Integrating the schema into this year’s data workflow involved breaking up and organizing the data into distinct subsections that could later be merged back together based on common identifiers, allowing for a more granular level of organization (Figure 1). For instance, if we wanted to compare the aggregated emissions data for actors across various sources, we would only have to extract the cleaned “Actor” and “EmissionsAgg”’ data files for our analysis. This was a more efficient manner of handling data, especially as the variables of interest shifted during different stages of our analysis.

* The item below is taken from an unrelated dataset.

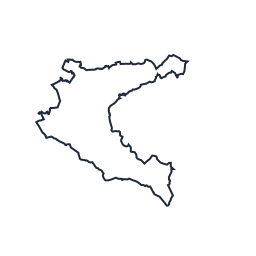 outline of Dezna, Arad, Romania, rotated 66°
{"feature_id": "2599482B61534959495049", "entity_name": "Dezna", "entity_type": "district", "adm_level": 2, "iso_a3": "ROU", "parent_name": "Romania", "parent_adm1": "Arad", "projection": "equal_earth", "projection_center": [22.259, 46.427], "detail": "fine", "context": "isolated", "style": "outline", "palette": "slate", "viewbox_px": 256, "rotation_deg": 66, "n_neighbors": 0, "source": "geoboundaries", "source_scale": "gbopen_adm2", "svg_char_len": 5712}
<svg xmlns="http://www.w3.org/2000/svg" viewBox="0 0 256 256"><g transform="rotate(66 128 128)"><path d="M199.1,130.9L203.8,127.0L211.9,124.8L214.8,124.1L215.1,123.2L215.0,122.7L214.6,121.7L214.3,121.4L213.4,121.0L212.8,120.6L211.7,119.0L210.9,118.1L210.4,117.8L209.6,116.9L208.6,115.6L208.0,114.4L196.4,114.7L196.4,113.8L196.4,113.5L195.9,112.7L194.7,112.3L194.0,111.6L193.4,111.4L193.2,111.1L192.9,111.1L192.3,111.5L192.0,111.5L191.7,111.5L190.9,111.1L190.0,110.9L189.3,110.3L189.0,109.8L188.2,109.1L185.8,106.1L183.2,105.1L184.0,103.2L181.1,104.5L179.9,104.3L177.2,103.1L176.6,104.8L177.3,107.2L175.7,109.4L172.8,112.4L168.4,114.1L165.5,113.7L163.9,115.5L163.1,117.2L165.1,120.5L165.9,123.7L167.2,127.5L162.7,129.0L160.9,131.0L159.6,131.9L158.1,132.2L157.3,131.7L155.8,131.3L152.9,131.7L152.1,132.6L151.1,134.7L150.5,135.0L147.6,133.6L146.6,133.3L145.4,133.7L143.4,134.2L143.8,134.6L144.4,135.6L144.4,136.3L143.8,137.4L142.7,138.6L140.7,139.5L137.6,139.6L136.8,139.5L136.0,139.0L134.5,137.2L134.3,136.9L133.9,136.6L131.6,138.2L128.8,137.1L128.2,137.0L127.3,137.5L126.9,138.9L125.9,140.2L124.9,143.7L124.3,143.8L123.5,144.1L122.7,143.7L122.0,143.0L121.0,142.6L116.9,142.1L113.5,141.5L110.0,140.5L109.6,139.8L109.2,139.4L108.9,139.3L107.8,139.3L107.8,138.9L107.6,138.8L105.3,138.9L102.2,137.5L100.7,135.1L100.1,132.0L100.0,130.7L98.9,127.7L98.3,127.2L97.6,124.9L97.6,123.2L96.8,123.9L95.1,122.3L94.4,122.8L93.9,122.3L93.9,121.7L95.1,120.8L95.1,120.0L95.5,119.5L94.9,119.5L94.6,119.3L94.7,118.1L94.9,117.6L95.3,117.2L96.2,117.2L97.8,117.7L96.4,116.7L96.0,113.8L95.3,112.6L95.3,112.2L95.2,111.4L95.2,110.7L95.4,110.0L95.4,108.9L94.9,108.2L94.8,107.7L95.3,107.0L95.6,106.2L95.6,104.9L95.8,104.1L95.7,101.4L95.4,100.6L95.0,99.6L93.7,98.7L94.5,94.8L94.9,93.3L94.5,89.3L95.8,88.1L96.2,86.1L96.0,84.4L95.3,84.2L93.5,81.9L92.6,81.7L92.3,80.5L91.0,79.1L91.7,79.1L92.2,77.8L94.0,77.5L94.5,77.9L95.4,77.8L96.1,77.1L95.9,74.2L96.2,72.7L95.0,71.5L94.3,67.9L94.9,66.0L94.1,65.5L93.7,64.7L97.2,62.6L99.2,62.8L99.9,62.6L101.8,62.5L101.9,62.1L99.8,61.0L100.1,57.4L101.2,55.8L99.1,53.4L96.4,51.8L92.5,49.6L91.4,46.6L89.3,50.2L87.5,51.9L85.3,52.4L79.7,56.9L80.2,58.9L78.5,60.9L80.6,64.0L81.2,65.9L82.9,70.4L83.3,70.4L83.8,70.8L84.1,71.5L83.9,73.6L84.3,74.9L84.8,75.7L84.9,76.6L85.5,78.1L82.3,78.1L80.6,78.3L79.1,78.7L76.8,79.6L75.8,80.4L75.2,81.3L73.7,82.4L73.2,82.9L72.9,83.7L72.9,84.3L73.0,84.7L73.5,85.2L74.2,85.6L74.8,86.2L75.1,86.7L75.2,87.4L75.0,89.6L74.6,90.5L73.3,91.9L73.0,92.7L73.0,93.5L72.8,95.2L72.5,95.7L72.2,96.7L71.8,97.2L71.6,97.8L71.0,98.1L70.7,98.1L70.2,98.5L69.9,98.4L69.3,98.7L70.3,99.2L69.7,101.3L68.3,104.0L68.0,105.3L67.5,106.1L66.6,108.7L64.2,108.5L63.6,110.8L63.4,112.8L65.2,113.0L64.9,114.7L64.3,115.8L64.3,117.2L64.6,118.0L64.9,119.4L64.7,120.3L65.3,120.9L63.5,120.8L63.4,121.8L62.6,122.2L62.6,122.6L62.4,122.9L62.2,123.2L62.3,123.7L62.5,124.1L63.0,124.1L63.4,127.2L63.6,127.4L63.4,128.1L62.8,128.6L62.6,128.9L62.8,129.4L61.9,130.3L61.4,131.2L61.2,132.0L60.9,132.9L61.3,133.4L61.3,133.9L60.9,135.5L60.4,136.3L59.8,137.9L59.7,138.6L59.1,139.6L58.7,140.7L58.5,142.0L57.5,142.9L55.4,144.0L54.9,144.7L54.7,144.9L54.3,145.8L54.1,146.0L54.0,146.3L52.7,146.6L52.2,147.2L51.7,146.8L51.5,146.4L51.2,146.3L51.1,146.0L51.3,145.3L48.2,144.6L48.0,145.8L47.2,146.7L46.8,148.0L46.2,148.9L44.4,150.5L43.0,150.9L42.8,151.8L41.7,153.6L41.2,154.8L41.8,154.6L43.3,155.7L42.2,156.8L40.9,157.5L41.1,158.0L46.4,163.4L46.9,163.3L47.9,163.2L48.6,162.8L49.5,162.0L52.5,159.6L53.1,158.7L53.1,157.9L52.9,157.5L52.6,157.1L53.4,156.3L53.7,156.4L54.8,156.9L55.5,157.0L55.7,156.4L55.6,156.2L55.4,155.7L56.1,155.4L56.6,155.6L58.2,155.4L59.2,156.7L58.9,156.8L62.8,162.8L60.0,164.3L60.6,164.9L60.2,165.2L59.4,165.3L58.9,165.6L58.9,166.4L59.0,166.7L58.9,167.3L58.3,167.9L58.4,168.4L58.1,168.7L57.5,169.1L57.2,169.1L56.6,168.6L56.5,168.2L56.2,168.2L55.9,168.5L55.7,168.5L55.4,168.9L54.8,168.9L54.7,169.2L55.8,169.6L56.5,169.7L56.8,170.1L56.9,170.5L57.0,171.2L57.4,171.7L57.1,172.2L57.5,174.0L57.5,176.0L57.7,176.8L57.6,180.0L60.2,179.1L61.3,179.1L62.4,178.7L63.2,178.1L64.5,177.7L68.7,178.0L70.7,178.3L74.1,178.9L75.6,178.9L80.5,183.9L80.3,184.8L80.0,185.7L79.5,187.7L78.2,190.5L78.6,191.4L78.9,191.5L79.7,192.1L80.1,192.1L80.3,192.4L80.6,192.5L80.9,192.9L81.5,193.1L81.8,193.6L83.0,194.5L83.0,195.0L82.6,195.2L80.3,195.1L80.3,196.0L80.5,196.5L81.2,197.2L80.8,198.2L80.4,198.9L78.0,200.4L78.1,200.5L78.2,201.8L77.7,202.2L78.2,203.7L78.5,203.6L78.9,203.4L78.6,202.1L78.7,201.7L78.9,201.5L79.6,201.4L81.8,201.6L83.9,201.3L84.5,201.5L85.9,201.4L85.9,201.8L85.6,202.4L85.4,202.7L85.7,203.5L85.7,204.1L85.2,206.0L85.1,206.9L85.4,209.4L90.2,208.6L97.3,208.0L97.8,207.6L98.2,207.6L98.6,207.2L101.0,206.4L101.7,206.4L101.7,206.6L103.8,206.6L104.2,204.1L104.6,201.6L106.3,200.3L107.3,199.9L108.3,198.5L108.5,198.3L109.7,197.9L109.8,197.7L109.7,197.6L112.0,196.3L115.6,193.1L116.5,192.3L117.8,192.2L118.5,191.3L118.2,190.3L118.7,188.8L119.1,187.9L119.7,187.8L122.5,188.1L130.4,183.4L132.0,183.9L132.9,183.9L134.1,184.2L135.5,184.2L136.3,184.5L137.4,184.1L138.8,182.2L139.7,180.6L140.5,180.0L140.8,179.0L141.2,178.5L142.8,177.7L143.6,177.1L144.4,176.0L144.6,174.6L147.4,173.9L149.6,173.6L151.6,173.1L152.7,171.7L154.2,171.3L155.5,169.9L156.3,169.4L158.2,169.2L159.6,168.8L160.1,169.4L160.7,170.1L161.8,170.4L163.1,170.6L164.9,170.4L166.1,170.2L166.9,169.5L167.8,167.3L168.2,164.8L168.5,159.2L170.5,157.5L171.8,154.6L173.1,154.4L173.1,154.1L172.3,154.1L174.8,149.2L174.7,147.5L177.8,144.7L179.7,142.6L180.9,141.5L183.8,139.8L184.8,139.5L185.5,139.0L186.0,137.6L187.2,136.4L188.1,136.0L187.9,134.6L188.0,134.3L189.7,133.6L190.1,133.1L190.4,131.6L191.7,131.4L197.2,131.1L197.4,130.7L199.1,130.9Z" fill="none" stroke="#1e293b" stroke-width="2"/></g></svg>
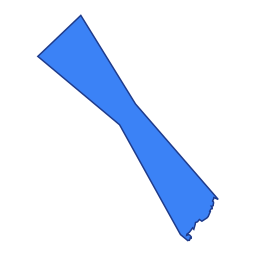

 Moreover, I also revisited and reformatted the data compiled for previous years’ GCA reports (2018-2022) to align with this newly adopted schema. This standardized formatting enhanced the degree of data interoperability across time. I was then able to create time series visualizations that track actors’ progress on commitments across the different iterations of the GCA report. This temporal data interoperability also enabled us to hone in on relevant actors and investigate how their climate commitments have been evolving, further enabling sustained climate accountability. To me, witnessing how data could tell a story across years underscored the importance of standardization.

On one hand, the process of using ClimActor to clean actor names showed me that even the seemingly small details, like consistent naming conventions, can significantly streamline analysis and comparison. On the other hand, I learned that schema and structure are powerful tools for translating data into narratives that foster meaningful change. Through working on this project, I gained a refined understanding of how data organization can enable more effective and efficient tracking and aggregation of climate progress. Ultimately, data interoperability empowers stakeholders to make informed decisions, hold actors accountable, and allow meaningful evaluation of financing, mitigation, and adaptation targets.